A phone-first app that keeps a family's frequent flyer numbers and known traveler numbers one tap away, built for the moment a points portal or workplace booking tool asks for loyalty numbers that live behind a different airline login for every traveler.
An airline's own app remembers your loyalty number. Everywhere else you book — credit card points portals like Chase Travel, workplace tools like Concur or Navan, any third-party travel site — asks you to type frequent flyer numbers and known traveler numbers from memory, for every traveler, every time.
For one business trip that is an annoyance. For a family of four, the real cost is retrieval: every number lives behind a different airline login for a different person, so each booking starts with signing into everyone's accounts — or digging through old confirmation emails — to pull out the same numbers yet again. FlyerDex exists so that retrieval happens exactly once.
Product Approach
FlyerDex is intentionally narrow. It is not a travel manager or a points tracker. It does one job: get the right number onto the clipboard in one tap. Tapping a row copies the full number, an airline filter turns the list into a booking mode for entering four people's numbers back to back, and numbers stay masked on screen until revealed.

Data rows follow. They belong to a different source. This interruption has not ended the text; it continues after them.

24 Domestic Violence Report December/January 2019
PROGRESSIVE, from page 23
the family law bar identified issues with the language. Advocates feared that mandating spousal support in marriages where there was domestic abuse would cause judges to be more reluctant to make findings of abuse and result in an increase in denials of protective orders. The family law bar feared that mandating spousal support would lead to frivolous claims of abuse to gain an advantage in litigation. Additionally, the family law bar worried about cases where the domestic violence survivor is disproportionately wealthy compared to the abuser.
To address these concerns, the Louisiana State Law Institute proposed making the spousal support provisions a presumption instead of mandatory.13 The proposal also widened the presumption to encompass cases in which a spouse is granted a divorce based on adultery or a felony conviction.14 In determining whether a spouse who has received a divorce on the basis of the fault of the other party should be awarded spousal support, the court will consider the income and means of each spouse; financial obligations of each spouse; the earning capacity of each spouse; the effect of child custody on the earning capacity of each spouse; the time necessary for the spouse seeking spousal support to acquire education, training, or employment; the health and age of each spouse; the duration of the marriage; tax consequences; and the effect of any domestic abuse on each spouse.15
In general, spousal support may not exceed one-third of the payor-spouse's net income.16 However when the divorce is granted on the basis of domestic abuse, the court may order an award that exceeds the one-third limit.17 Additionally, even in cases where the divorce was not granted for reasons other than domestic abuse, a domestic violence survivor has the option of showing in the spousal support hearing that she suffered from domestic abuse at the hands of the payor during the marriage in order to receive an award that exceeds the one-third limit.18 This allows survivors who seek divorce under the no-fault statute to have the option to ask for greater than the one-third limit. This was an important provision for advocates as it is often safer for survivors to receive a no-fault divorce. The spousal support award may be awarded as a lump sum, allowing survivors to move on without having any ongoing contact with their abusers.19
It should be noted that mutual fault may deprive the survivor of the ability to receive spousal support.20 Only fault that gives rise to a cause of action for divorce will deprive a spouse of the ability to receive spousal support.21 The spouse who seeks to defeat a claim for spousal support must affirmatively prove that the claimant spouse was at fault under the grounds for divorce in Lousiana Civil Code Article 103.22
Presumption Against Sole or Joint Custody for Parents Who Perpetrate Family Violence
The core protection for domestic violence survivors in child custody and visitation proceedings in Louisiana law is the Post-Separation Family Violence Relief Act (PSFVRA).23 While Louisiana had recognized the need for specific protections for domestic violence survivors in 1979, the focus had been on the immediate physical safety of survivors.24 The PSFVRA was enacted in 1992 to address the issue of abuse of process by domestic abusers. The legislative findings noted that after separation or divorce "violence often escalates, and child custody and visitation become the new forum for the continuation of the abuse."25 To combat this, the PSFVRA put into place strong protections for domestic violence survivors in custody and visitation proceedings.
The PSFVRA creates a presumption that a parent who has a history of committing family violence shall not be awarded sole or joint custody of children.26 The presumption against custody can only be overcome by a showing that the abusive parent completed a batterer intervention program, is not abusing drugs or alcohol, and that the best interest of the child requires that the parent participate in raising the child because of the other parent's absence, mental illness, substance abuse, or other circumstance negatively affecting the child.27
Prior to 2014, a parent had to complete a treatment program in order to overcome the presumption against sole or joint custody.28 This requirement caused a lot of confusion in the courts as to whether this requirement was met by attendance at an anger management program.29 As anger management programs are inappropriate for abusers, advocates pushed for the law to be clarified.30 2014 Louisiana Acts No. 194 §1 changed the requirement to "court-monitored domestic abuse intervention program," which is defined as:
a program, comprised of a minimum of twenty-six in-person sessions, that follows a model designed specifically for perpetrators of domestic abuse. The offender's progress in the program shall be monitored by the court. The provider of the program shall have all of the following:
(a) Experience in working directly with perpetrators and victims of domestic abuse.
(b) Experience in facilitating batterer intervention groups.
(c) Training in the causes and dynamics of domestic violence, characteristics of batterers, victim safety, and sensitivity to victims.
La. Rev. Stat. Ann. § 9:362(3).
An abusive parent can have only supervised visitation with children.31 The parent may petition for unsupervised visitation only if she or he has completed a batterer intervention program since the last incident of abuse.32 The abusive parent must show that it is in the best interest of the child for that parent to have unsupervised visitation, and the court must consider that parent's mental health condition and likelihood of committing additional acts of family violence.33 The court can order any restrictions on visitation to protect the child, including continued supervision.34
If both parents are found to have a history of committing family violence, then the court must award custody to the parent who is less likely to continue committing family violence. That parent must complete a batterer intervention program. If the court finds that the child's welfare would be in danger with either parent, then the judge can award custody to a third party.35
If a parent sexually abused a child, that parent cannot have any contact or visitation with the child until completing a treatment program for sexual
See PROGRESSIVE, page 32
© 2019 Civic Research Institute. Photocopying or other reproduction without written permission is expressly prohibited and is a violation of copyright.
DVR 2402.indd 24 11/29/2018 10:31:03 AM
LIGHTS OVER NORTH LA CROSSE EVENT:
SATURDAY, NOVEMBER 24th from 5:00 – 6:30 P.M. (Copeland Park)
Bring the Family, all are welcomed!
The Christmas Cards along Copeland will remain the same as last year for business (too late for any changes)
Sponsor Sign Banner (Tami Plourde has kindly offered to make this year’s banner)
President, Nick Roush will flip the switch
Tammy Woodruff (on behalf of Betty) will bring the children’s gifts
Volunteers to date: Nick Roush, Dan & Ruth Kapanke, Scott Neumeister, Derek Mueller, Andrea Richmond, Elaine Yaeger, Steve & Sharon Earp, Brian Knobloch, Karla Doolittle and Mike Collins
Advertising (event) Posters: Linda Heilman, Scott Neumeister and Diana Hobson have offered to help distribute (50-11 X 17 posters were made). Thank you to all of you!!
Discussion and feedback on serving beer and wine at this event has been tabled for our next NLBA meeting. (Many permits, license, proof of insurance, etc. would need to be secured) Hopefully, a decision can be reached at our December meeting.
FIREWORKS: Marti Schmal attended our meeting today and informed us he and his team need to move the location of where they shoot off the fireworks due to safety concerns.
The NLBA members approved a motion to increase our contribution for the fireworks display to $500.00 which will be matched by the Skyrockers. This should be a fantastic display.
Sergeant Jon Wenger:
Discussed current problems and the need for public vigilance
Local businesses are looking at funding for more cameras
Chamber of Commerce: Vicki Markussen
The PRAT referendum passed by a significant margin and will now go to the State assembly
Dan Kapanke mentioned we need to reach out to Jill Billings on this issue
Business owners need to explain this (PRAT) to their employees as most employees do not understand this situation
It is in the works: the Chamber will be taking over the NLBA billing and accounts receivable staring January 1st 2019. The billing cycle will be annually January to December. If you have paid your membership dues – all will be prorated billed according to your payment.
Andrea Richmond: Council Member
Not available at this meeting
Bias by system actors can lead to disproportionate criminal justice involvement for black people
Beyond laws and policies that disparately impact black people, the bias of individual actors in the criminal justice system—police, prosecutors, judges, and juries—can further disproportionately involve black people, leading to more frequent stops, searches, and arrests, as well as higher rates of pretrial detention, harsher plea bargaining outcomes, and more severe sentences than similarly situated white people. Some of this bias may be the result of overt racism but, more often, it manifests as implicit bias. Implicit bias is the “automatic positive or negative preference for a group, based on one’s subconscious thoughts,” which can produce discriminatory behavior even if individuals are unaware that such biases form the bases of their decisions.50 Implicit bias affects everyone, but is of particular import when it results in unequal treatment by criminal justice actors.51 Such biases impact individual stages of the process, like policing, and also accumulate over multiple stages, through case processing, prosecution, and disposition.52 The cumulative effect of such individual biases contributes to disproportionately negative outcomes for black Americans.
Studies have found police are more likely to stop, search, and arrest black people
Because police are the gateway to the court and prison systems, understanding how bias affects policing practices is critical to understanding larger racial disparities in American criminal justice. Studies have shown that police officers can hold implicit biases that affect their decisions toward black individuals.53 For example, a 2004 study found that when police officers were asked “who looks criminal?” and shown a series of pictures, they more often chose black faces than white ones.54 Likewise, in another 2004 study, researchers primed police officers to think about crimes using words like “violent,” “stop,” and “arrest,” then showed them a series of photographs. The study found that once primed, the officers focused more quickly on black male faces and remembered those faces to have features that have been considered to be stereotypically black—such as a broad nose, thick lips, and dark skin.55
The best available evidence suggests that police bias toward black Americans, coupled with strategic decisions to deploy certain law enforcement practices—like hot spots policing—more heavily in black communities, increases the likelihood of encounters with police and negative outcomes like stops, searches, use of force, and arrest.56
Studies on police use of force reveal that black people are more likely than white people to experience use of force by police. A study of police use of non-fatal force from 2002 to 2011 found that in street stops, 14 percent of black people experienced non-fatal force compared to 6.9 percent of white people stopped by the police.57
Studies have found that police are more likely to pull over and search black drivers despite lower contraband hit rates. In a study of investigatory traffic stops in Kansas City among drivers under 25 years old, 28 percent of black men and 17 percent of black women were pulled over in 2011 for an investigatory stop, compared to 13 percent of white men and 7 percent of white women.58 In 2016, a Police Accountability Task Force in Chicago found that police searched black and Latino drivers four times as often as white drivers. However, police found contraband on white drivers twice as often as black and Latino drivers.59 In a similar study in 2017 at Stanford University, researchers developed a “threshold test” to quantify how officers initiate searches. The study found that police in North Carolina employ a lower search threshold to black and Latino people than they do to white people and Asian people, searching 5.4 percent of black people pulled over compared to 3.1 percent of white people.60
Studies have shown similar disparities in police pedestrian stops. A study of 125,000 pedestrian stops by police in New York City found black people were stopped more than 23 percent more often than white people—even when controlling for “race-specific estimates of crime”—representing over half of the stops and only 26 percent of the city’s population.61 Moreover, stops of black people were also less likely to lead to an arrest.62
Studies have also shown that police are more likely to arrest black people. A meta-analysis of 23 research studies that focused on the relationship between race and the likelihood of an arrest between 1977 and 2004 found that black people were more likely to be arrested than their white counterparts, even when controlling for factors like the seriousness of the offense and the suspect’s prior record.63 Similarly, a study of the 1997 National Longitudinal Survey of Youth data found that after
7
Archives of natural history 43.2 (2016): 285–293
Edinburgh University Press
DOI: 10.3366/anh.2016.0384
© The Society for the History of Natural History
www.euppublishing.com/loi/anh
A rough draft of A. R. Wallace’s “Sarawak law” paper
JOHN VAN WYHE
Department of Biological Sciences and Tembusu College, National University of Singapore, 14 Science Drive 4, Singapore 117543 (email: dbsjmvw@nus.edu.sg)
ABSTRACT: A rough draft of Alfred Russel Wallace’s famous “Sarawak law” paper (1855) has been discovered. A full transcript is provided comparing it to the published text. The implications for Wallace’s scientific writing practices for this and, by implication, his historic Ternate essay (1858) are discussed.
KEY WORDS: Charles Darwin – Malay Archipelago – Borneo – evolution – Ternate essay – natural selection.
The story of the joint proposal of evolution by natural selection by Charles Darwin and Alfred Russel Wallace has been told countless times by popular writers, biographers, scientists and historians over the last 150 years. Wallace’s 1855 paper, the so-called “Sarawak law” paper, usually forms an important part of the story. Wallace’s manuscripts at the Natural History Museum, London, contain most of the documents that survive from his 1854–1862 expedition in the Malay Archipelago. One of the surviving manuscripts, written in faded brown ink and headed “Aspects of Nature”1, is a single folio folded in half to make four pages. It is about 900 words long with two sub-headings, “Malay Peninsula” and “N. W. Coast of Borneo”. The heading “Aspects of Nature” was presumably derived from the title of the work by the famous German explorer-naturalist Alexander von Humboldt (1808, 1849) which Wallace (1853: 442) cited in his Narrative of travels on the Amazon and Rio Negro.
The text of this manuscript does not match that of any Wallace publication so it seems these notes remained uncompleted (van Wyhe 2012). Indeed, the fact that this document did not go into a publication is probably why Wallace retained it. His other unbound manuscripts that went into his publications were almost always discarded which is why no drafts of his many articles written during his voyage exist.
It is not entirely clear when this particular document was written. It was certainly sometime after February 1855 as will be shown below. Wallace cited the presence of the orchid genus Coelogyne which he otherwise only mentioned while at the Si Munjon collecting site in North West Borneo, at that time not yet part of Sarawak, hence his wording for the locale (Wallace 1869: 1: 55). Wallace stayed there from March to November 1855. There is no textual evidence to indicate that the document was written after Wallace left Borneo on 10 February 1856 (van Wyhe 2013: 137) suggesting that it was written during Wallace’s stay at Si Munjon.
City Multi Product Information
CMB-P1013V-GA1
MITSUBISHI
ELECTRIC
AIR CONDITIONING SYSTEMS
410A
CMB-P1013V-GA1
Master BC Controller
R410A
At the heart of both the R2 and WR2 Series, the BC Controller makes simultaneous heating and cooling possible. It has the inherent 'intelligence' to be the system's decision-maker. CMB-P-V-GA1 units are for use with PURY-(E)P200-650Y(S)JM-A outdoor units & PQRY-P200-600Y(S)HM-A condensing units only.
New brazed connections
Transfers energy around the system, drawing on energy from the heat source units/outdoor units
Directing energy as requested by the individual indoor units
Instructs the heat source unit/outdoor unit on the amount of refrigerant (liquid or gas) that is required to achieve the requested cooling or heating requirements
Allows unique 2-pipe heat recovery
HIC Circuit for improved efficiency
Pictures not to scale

The most important product decision was what the app does not have: no account, no server, no sync. Everything lives in the browser's local storage and never leaves the device. With data this personal, the fastest way to earn trust is to need none of it.
The interaction model follows one rule: one gesture, one job. A tap copies, a visible ellipsis edits. An earlier version hid editing behind a long press, and testing made the lesson obvious: an affordance nobody can see is an affordance that does not exist.
Even the install prompt is timed deliberately. The app suggests adding it to your home screen only after the first real number is saved — the moment someone becomes invested in keeping their data, and the moment it starts to matter, because installed web apps keep their local data while ordinary browser tabs can have it evicted after a week of disuse. Asking on first load would be noise. Asking after that first save is a fair trade the user can feel.
Build Notes
This was a deliberate exercise in an AI-assisted build pipeline: a detailed product spec fed to Lovable for the UI scaffold, then Claude Code for integration, bug fixing, PWA packaging, and automated browser testing before publishing here.
The generated code was strong but not finished. An automated review pass caught a long-press that also fired the copy action and a clipboard API that silently fails outside HTTPS. Using the app like a person caught the rest: editing hidden behind a long-press nobody would find, and a notes field that could be written but never displayed. The fluency that matters is not prompting the first draft, it is layering inspection — model review plus human use — before shipping.
This project was also my first test of Anthropic's new Fable 5 model in Claude Code. Fable 5 wrote the Lovable spec in a single pass, then carried the generated export to a shipped, tested app in essentially one more, leaving fit and finish. What stayed human was the product judgment: which gaps mattered, when to ask users to install, and what the app should refuse to store.
Home: each traveler's programs with real airline logos, masked numbers, and a KTN chip.One tap copies the full number, with a brand-color flash, checkmark, and confirmation toast.Booking mode: filter to one airline and copy every traveler's number top to bottom.
Where It Could Go
Future versions could support many more airlines than the dozen built in today, including custom programs for any carrier, plus hotel and rental car loyalty programs, passport details behind device biometrics, and import from airline confirmation emails. The constraint stays the same: nothing leaves the device.